A novel method to enhance pneumonia detection via a model-level ensembling of CNN and vision transformer

Pneumonia remains a leading cause of morbidity and mortality worldwide. Chest X-ray (CXR) imaging is a fundamental diagnostic tool, but traditional analysis relies on time-intensive expert evaluation. Recently, deep learning has shown immense potential for automating pneumonia detection from CXRs. This paper explores applying neural networks to improve CXR-based pneumonia diagnosis. We developed a novel model fusing Convolution Neural networks (CNN) and Vision Transformer networks via model-level ensembling. Our fusion architecture combines a ResNet34 variant and a Multi-Axis Vision Transformer small model. Both base models are initialized with ImageNet pre-trained weights. The output layers are removed, and features are combined using a flattening layer before final classification. Experiments used the Kaggle pediatric pneumonia dataset containing 1,341 normal and 3,875 pneumonia CXR images. We compared our model against standalone ResNet34, Vision Transformer, and Swin Transformer Tiny baseline models using identical training procedures. Extensive data augmentation, Adam optimization, learning rate warmup, and decay were employed. The fusion model achieved a state-of-the-art accuracy of 94.87%, surpassing the baselines. We also attained excellent sensitivity, specificity, kappa score, and positive predictive value. Confusion matrix analysis confirms fewer misclassifications. The ResNet34 and Vision Transformer combination enables jointly learning robust features from CNNs and Transformer paradigms. This model-level ensemble technique effectively integrates their complementary strengths for enhanced pneumonia classification.

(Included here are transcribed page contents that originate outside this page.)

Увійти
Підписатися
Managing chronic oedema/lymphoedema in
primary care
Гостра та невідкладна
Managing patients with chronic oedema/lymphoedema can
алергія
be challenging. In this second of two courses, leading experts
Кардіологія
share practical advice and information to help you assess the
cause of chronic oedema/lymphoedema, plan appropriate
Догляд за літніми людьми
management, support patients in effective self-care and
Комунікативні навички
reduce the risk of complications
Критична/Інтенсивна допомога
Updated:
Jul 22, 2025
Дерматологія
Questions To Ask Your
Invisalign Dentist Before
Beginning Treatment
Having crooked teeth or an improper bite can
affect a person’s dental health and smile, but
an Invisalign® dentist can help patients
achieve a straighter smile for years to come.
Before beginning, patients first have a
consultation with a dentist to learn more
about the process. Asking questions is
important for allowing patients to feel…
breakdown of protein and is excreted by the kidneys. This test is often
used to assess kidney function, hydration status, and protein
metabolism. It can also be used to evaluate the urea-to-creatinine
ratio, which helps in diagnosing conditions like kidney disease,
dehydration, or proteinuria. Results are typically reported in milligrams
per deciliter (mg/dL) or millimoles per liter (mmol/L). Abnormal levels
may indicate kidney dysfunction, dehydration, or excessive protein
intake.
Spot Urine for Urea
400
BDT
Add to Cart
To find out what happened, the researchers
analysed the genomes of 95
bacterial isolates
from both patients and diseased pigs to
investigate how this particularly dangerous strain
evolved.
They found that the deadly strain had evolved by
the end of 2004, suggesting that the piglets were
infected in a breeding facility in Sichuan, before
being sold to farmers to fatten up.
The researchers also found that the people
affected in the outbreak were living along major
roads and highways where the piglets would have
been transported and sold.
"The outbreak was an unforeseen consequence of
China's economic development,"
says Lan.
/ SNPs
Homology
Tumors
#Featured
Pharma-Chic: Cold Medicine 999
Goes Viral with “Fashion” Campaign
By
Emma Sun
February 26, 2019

翻译：肺炎仍是全球发病率和死亡率的主要原因之一。胸部X光成像是基础诊断工具，但传统分析依赖耗时的专家评估。近期深度学习在通过胸部X光片自动检测肺炎方面展现出巨大潜力。本文探索应用神经网络改进基于胸部X光片的肺炎诊断。我们通过模型级集成提出了一种融合卷积神经网络与视觉Transformer网络的新模型。该融合架构将ResNet34变体与多轴视觉Transformer小型模型相结合，两个基础模型均使用ImageNet预训练权重初始化。去除输出层后，通过展平层对特征进行融合，最终完成分类。实验采用包含1341张正常和3875张肺炎胸部X光片的Kaggle儿科肺炎数据集。在相同训练流程下，我们将本模型与独立的ResNet34、视觉Transformer及Swin Transformer Tiny基线模型进行对比。研究采用广泛数据增强、Adam优化器、学习率预热与衰减策略。融合模型取得94.87%的最优准确率，超越所有基线模型，同时获得优异的灵敏度、特异度、卡帕评分和阳性预测值。混淆矩阵分析证实误分类更少。ResNet34与视觉Transformer的组合可实现从卷积网络和Transformer范式中联合学习鲁棒特征。这种模型级集成技术能有效整合两者的互补优势，提升肺炎分类性能。